» Activity list:
• A. Using the Dimensionaut passage, decide whether each statement agrees with it: (i) the album was written and recorded over five to six months between 2011 and 2012; (ii) the band released Dimensionaut as a double album; (iii) "Not Coming Down" was inspired by the death of Kevin Gilbert. Answer yes or no for each and quote the deciding words.
• B. Copy the stretch of the Dimensionaut passage from "The foundation for" through "Contact's first album.", swapping in "clean slate" wherever "blank canvas" appears.
• C. According to the Dimensionaut passage, where did the official music video for "Pale Blue Dot" premiere?

» Source extract:
Segment Open
The foundation for some of the album's material already existed in the form of unfinished compositions, melody lines and ideas written by Kerzner. After Collins completed his 2008 album U-Catastrophe, he began work on Dimensionaut with what he referred to as a "blank canvas". According to Collins, the lyrics had not yet been written for what was to become Sound of Contact's first album.

Kerzner states the song "Not Coming Down" was inspired by the death of his friend and former bandmate, Kevin Gilbert. According to Kerzner, the song explores the "fragility of life."

The band continued to write new material while recording the album and briefly considered releasing Dimensionaut as a double album, but opted to save the extra material for future use. As they continued to write, additional space was preserved for improvisation and refinement of their written material. Recorded jam sessions became the music for "Omega Point" and a significant portion of "Möbius Slip."

The album was written and recorded over a period of five to six months between 2011 and 2012 with assistance from sound engineers Nick Davis and Chris Holmes. The band recorded in trios at Vancouver, British Columbia's Greenhouse Studios, then moved work on the album to England as well as Kerzner's Sonic Reality studios in Miami.

==Promotion==
Promotion of the album began in December 2012 with the release of a video teaser along with an introduction of the band to the press. In March 2013, the band opened for Marillion during their "Marillion Weekend" in Montreal, Quebec, playing a number of songs from Dimensionaut for the first time in front of a live audience. In April 2013, a video was released that featured excerpts from Dimensionaut. Six days prior to the release of Dimensionaut in Europe, a music video for the album's first single, "Not Coming Down," went public. The official music video for the album's second single, "Pale Blue Dot," premiered January 2014 at the USA Today website and was released worldwide March 2014.
Segment Closed
» Provided data:
Segment Open
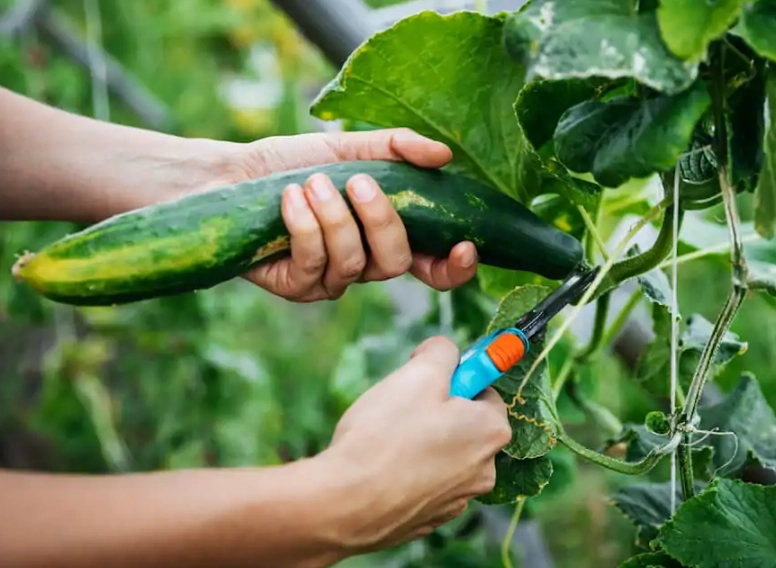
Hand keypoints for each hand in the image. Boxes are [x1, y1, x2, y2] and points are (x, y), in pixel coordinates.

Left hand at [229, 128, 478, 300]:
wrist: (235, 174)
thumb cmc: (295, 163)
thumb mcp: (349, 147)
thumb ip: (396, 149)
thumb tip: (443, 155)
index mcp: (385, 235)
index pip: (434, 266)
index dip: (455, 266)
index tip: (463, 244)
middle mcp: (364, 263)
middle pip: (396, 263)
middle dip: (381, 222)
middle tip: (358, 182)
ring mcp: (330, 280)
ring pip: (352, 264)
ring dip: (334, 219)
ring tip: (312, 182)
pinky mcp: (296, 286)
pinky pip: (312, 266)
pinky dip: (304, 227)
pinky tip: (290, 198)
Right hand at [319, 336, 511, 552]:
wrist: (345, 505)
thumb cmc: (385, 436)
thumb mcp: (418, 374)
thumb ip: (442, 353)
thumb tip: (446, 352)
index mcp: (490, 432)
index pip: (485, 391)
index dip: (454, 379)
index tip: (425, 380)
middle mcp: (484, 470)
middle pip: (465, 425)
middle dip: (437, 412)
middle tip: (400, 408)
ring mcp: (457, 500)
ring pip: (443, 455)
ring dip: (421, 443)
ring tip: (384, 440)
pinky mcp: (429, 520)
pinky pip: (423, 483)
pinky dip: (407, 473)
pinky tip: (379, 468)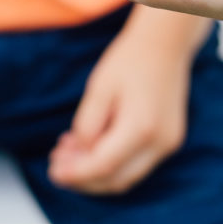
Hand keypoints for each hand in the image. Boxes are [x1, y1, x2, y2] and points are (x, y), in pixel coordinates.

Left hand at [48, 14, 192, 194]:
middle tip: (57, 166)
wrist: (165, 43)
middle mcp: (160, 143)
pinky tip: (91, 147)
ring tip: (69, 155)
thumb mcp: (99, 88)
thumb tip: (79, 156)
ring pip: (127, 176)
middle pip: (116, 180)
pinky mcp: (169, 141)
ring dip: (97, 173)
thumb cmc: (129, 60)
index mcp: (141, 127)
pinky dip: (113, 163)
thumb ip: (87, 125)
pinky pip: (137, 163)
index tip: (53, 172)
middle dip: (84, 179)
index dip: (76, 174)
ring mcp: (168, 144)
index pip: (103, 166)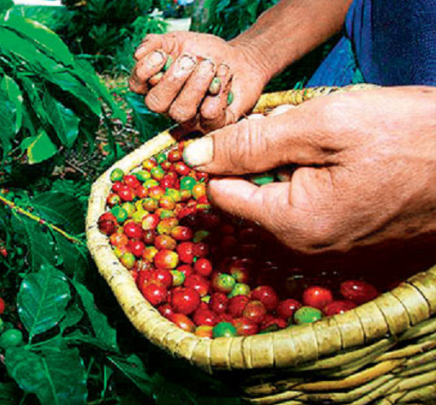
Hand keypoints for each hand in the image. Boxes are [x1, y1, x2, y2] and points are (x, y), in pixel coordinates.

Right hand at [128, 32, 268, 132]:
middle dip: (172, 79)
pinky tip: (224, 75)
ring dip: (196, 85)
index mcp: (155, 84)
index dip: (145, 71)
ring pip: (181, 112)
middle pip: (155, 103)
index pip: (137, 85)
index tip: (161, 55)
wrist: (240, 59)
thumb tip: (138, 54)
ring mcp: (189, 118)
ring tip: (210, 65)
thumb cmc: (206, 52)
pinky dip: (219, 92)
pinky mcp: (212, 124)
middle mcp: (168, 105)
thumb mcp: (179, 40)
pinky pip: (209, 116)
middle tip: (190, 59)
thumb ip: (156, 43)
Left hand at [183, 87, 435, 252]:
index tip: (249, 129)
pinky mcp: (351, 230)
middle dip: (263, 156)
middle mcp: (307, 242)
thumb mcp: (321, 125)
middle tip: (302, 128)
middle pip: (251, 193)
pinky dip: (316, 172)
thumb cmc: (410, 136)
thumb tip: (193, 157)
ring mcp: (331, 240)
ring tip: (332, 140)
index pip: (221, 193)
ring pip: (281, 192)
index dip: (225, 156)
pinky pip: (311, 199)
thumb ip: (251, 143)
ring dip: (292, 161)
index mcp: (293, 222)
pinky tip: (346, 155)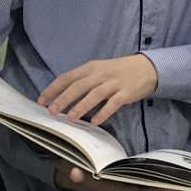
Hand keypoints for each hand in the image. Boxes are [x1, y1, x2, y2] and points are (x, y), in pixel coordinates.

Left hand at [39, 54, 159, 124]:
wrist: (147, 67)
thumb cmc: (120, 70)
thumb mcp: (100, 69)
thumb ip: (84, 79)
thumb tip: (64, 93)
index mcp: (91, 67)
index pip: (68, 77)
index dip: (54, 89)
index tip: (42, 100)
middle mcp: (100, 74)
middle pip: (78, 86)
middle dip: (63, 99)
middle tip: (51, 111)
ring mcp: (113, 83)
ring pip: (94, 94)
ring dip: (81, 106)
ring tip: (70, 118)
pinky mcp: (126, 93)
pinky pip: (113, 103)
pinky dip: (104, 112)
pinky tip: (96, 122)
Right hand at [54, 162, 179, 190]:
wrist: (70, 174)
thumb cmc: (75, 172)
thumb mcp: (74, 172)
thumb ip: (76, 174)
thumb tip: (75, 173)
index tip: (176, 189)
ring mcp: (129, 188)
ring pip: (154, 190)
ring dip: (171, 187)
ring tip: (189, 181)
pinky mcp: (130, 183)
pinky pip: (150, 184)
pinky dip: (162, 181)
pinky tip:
Segment Closed
» Solutions to the tasks:
• A.
(i) Yes: "The album was written and recorded over a period of five to six months between 2011 and 2012"
(ii) No: "briefly considered releasing Dimensionaut as a double album, but opted to save the extra material for future use"
(iii) Yes: "Kerzner states the song "Not Coming Down" was inspired by the death of his friend and former bandmate, Kevin Gilbert"

• B.
The foundation for some of the album's material already existed in the form of unfinished compositions, melody lines and ideas written by Kerzner. After Collins completed his 2008 album U-Catastrophe, he began work on Dimensionaut with what he referred to as a "clean slate". According to Collins, the lyrics had not yet been written for what was to become Sound of Contact's first album.

• C. It premiered in January 2014 at the USA Today website.